I do not believe that you can expect a higher yield with hydro.  I don't quite understand what you are saying in the last paragraph--are you saying that you expect 5 harvests a year?


----------



## akhockey (Sep 9, 2011)

I know Ill catch hell here for saying this, but i dont change out my nute solution very often at all. I just keep topping the rez off with tap water and keeping an eye on ppm and pH. When the ppm drop I add a little more nutes. I think I changed my 40 gallon rez twice my last run of 3 weeks vegging clones and 9-10 weeks flowering. i noticed absolutely NO difference in growth/ yield/ anything than when I changed it out every 2 weeks. I run GH nutes just micro and bloom.


----------



## Lemon Jack (Sep 9, 2011)

I know that I have used alot more already than I did my last grow all together(in dirt)  and I'm still in the veg state. Running a drip system there planning to flower in DWC.


----------



## KaptainKush (Sep 10, 2011)

I have grown both ways and I prefer Hydro just because the roots can get bigger than they can i dirt IMO also i use 5 gallon buckets and they work wonders easy to move around for maintenance


----------



## pcduck (Sep 10, 2011)

For what I am saving by not having to buy it, I do not worry about the cost of using a bit more nutes. Just my $0.02 :bolt::bong:


----------



## The Hemp Goddess (Sep 10, 2011)

I'm kind of with pcduck on this.  Even if nutes run you a bit, it is still way cheaper than buying bud.

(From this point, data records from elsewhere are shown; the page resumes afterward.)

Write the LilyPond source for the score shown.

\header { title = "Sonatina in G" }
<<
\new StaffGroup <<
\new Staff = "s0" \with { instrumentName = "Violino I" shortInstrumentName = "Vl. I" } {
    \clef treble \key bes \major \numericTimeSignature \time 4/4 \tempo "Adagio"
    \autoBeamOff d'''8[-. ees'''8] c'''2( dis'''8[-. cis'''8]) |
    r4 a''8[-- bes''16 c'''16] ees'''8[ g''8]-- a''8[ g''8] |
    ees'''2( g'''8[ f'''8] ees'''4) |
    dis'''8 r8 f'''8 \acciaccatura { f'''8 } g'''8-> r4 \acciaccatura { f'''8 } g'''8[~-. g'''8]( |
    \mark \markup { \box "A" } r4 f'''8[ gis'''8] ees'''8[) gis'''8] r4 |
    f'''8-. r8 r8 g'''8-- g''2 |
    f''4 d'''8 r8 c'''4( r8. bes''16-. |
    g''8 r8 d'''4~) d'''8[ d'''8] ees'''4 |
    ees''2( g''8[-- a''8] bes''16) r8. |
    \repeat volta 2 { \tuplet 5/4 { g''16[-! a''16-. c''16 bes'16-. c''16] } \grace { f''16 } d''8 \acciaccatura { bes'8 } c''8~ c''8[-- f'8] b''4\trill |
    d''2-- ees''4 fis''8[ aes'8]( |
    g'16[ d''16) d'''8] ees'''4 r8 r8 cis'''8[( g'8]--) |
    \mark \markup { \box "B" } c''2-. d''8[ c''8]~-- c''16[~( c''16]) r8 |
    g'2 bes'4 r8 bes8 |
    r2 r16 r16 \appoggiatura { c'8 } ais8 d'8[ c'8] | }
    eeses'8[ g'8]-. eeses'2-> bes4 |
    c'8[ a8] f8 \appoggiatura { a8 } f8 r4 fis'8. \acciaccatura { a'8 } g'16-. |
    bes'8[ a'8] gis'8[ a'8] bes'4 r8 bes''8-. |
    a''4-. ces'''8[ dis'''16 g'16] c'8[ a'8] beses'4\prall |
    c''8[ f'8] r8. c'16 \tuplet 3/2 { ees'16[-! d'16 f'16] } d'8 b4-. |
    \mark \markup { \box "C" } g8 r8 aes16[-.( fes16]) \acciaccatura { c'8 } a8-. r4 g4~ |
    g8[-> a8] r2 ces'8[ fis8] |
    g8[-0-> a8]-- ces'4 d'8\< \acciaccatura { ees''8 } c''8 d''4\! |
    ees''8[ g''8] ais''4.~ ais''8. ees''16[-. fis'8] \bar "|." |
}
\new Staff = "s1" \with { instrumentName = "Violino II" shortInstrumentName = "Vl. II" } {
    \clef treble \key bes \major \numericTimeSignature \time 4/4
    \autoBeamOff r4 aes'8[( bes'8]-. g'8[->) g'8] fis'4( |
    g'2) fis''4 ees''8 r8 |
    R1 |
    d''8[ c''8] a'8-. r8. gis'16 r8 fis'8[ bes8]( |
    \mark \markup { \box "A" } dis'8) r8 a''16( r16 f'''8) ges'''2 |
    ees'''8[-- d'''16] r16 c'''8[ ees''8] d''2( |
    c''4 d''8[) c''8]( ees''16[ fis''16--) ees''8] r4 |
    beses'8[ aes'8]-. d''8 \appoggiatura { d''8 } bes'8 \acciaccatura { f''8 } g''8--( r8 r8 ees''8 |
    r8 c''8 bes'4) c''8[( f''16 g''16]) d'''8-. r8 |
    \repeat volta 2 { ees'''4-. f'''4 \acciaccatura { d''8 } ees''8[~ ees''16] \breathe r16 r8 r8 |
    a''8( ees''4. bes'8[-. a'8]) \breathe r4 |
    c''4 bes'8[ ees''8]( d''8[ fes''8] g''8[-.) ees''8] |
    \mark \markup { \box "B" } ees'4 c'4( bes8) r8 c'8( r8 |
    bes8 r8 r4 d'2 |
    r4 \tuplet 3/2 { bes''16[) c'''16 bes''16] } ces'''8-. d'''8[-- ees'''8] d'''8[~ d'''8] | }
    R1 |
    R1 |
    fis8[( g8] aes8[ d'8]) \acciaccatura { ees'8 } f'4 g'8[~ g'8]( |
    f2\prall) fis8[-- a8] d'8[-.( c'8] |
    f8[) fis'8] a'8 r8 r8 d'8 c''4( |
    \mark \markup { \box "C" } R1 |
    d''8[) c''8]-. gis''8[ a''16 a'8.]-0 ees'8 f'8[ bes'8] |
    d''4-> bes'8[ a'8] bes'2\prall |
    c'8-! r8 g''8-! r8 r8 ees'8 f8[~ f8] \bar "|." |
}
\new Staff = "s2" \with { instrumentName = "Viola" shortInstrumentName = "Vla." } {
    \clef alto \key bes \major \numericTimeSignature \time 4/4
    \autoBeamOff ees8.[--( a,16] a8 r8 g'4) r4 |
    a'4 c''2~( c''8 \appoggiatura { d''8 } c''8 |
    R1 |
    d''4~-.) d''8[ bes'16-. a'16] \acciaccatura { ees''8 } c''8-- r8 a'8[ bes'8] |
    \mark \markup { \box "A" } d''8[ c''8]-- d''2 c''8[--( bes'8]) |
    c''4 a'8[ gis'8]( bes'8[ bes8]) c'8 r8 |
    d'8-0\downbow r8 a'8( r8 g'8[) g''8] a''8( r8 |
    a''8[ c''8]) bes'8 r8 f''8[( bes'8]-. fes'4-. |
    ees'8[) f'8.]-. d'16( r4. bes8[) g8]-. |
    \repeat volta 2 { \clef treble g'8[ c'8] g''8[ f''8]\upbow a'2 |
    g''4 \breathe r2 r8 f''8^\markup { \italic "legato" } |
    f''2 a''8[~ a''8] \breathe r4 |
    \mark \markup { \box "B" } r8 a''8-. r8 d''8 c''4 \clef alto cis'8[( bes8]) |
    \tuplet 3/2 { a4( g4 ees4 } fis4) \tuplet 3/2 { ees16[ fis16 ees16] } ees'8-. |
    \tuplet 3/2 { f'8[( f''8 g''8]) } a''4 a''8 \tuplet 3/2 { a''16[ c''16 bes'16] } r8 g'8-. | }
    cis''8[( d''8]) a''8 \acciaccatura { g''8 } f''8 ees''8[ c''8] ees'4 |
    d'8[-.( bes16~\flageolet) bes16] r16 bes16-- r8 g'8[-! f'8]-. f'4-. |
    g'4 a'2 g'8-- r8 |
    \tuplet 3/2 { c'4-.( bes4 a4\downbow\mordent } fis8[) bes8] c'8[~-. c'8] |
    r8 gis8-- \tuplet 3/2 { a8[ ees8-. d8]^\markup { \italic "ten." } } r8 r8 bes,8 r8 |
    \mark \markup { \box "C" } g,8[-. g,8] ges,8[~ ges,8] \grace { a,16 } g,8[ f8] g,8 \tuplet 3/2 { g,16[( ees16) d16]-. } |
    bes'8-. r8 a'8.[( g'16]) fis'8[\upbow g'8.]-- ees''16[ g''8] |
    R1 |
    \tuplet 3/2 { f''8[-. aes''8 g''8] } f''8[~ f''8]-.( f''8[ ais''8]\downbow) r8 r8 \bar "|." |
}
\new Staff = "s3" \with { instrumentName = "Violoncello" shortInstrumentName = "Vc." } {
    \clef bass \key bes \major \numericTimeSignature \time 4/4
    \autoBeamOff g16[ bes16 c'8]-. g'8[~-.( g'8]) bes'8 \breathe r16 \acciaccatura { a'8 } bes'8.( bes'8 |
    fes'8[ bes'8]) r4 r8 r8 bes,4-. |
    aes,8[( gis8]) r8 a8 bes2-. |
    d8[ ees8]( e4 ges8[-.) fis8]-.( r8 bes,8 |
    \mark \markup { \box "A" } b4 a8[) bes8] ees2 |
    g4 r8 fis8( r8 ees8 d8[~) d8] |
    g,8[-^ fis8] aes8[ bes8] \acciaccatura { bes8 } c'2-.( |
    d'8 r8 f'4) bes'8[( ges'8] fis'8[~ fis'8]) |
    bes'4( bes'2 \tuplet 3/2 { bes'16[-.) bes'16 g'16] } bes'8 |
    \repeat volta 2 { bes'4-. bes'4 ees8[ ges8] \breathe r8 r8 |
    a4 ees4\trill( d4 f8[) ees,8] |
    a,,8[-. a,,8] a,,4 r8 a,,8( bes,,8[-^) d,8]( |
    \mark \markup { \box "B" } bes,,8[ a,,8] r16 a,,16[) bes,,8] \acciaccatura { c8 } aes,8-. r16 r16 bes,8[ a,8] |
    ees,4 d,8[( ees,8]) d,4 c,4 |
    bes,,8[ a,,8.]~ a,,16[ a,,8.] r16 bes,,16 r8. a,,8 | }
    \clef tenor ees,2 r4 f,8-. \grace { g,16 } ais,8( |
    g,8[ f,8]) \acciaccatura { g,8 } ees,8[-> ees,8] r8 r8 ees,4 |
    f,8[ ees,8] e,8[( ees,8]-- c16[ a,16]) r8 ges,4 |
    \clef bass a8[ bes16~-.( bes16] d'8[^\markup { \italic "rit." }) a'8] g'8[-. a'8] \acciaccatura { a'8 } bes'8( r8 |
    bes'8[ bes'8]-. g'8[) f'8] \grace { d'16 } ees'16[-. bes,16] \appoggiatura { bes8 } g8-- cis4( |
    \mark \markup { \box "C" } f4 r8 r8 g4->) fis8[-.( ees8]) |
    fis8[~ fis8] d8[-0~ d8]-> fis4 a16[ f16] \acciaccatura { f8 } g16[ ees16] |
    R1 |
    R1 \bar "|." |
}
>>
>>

However, I just purchased GH Flora 3 part in gallon containers for $82 shipped--can't complain about that--it will last me for awhile.


----------



## Lemon Jack (Sep 10, 2011)

Wow thats an awesome deal THG where did you find that?


----------



## The Hemp Goddess (Sep 10, 2011)

E-Bay--one of my favorite places to shop.

hXXp://www.ebay.com/itm/380324488355?ssPageName=STRK:MEWAX:IT&_trksid=p3984.m1438.l2649


----------